Ах, Макс, Макс! Никогда не следует стремиться оказаться на территории противника! Там ты найдешь лишь враждебную толпу, продавшихся судей! Брод не воспользовался своим положением нечеха, чтобы перевести Яначека в большой контекст, космополитический контекст европейской музыки, единственный, где его могли защитить и понять; он снова заключил его в национальные рамки, оторвал от модернистской музыки и замуровал в одиночке. Первые интерпретации прирастают к произведению, ему от них не отделаться. Так же как мысли Брода всегда будут присутствовать во всей кафковедческой литературе, так и Яначек всегда будет страдать от ярлыка провинциальности, навешенного на него соотечественниками и заверенного Бродом.
Загадочный Брод. Он любил Яначека; он руководствовался не задними мыслями, а лишь чувством справедливости; он любил его за главное, за его искусство. Но не понимал это искусство.

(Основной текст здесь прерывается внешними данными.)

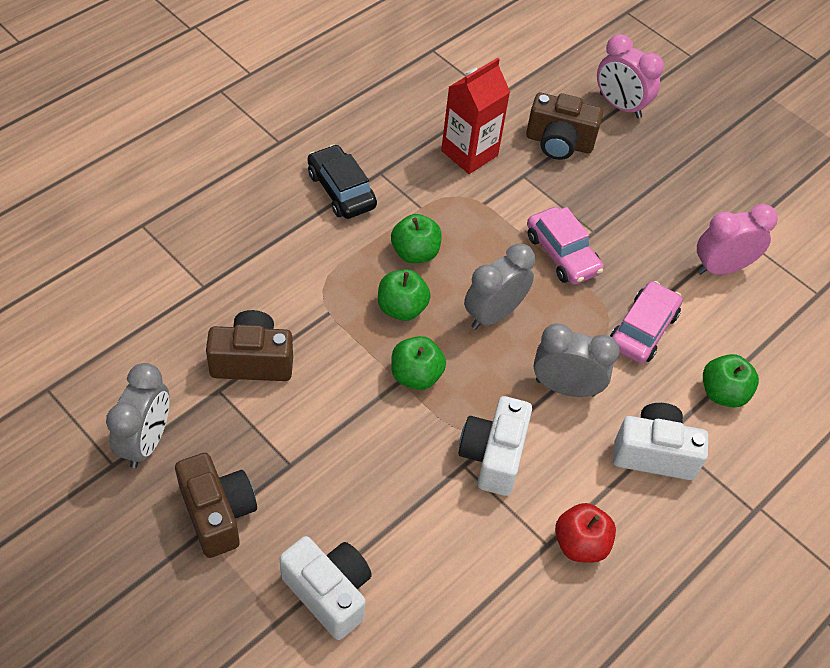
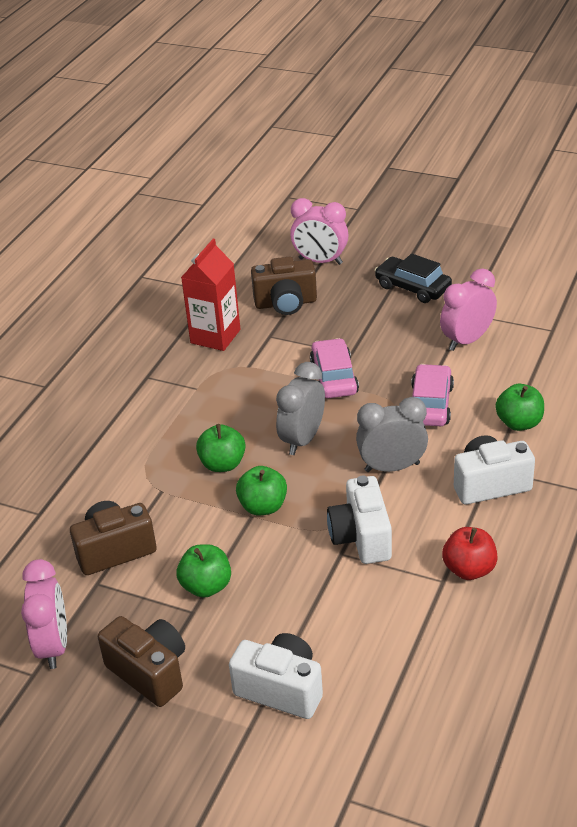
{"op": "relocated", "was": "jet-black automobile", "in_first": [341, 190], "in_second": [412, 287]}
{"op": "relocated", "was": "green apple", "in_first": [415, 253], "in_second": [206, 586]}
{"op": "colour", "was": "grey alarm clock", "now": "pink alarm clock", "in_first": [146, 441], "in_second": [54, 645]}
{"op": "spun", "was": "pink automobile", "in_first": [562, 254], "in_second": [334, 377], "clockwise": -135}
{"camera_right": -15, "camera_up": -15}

Я никогда не разгадаю тайну Брода. А Кафка, что он думал о нем? В своем дневнике, датированном 1911 годом, он рассказывает: однажды они вдвоем пошли к художнику-кубисту Вили Новаку, который только что закончил серию портретов Брода, литографии; в манере, известной нам от Пикассо, первый рисунок был верен оригиналу, в то время как остальные, по словам Кафки, все больше и больше удалялись от него, а последний был совершенно абстрактным. Брод чувствовал себя неловко; ему не понравились эти рисунки, кроме первого, реалистического, который, напротив, был очень ему по душе, потому что, как замечает Кафка с ласковой иронией, «помимо портретного сходства ото рта и глаз расходились благородные и спокойные линии…».
Брод так же плохо понимал кубизм, как Кафку и Яначека. Делая все возможное, чтобы вывести их из социальной изоляции, он подтвердил их эстетическое одиночество. Ибо его приверженность им означала, что даже тот, кто любил их и, таким образом, скорее, чем другие, был способен их понять, оставался чужд их искусству.
6
Меня всегда поражает удивление, вызванное (мнимым) решением Кафки уничтожить все свои произведения. Как будто такое решение a priori абсурдно. Как будто у автора не могло быть достаточных оснований забрать с собой в последнее путешествие свои произведения.
В самом деле, может ведь случиться, что в момент подведения итогов автор приходит к заключению, что ему разонравились его книги. И что он не желает оставлять после себя этот скорбный памятник своего поражения. Знаю, знаю, вы возразите ему, что он ошибается, что он болен депрессией и поддался ей, но ваши увещевания бессмысленны. Среди своих произведений он-то у себя дома, а не вы, мой дорогой!
Еще одна возможная причина: автор всегда любит свои произведения, но не любит окружающий мир. Он не может свыкнуться с мыслью, что он оставит их здесь, отдав на волю будущего, которое, на его взгляд, достойно ненависти.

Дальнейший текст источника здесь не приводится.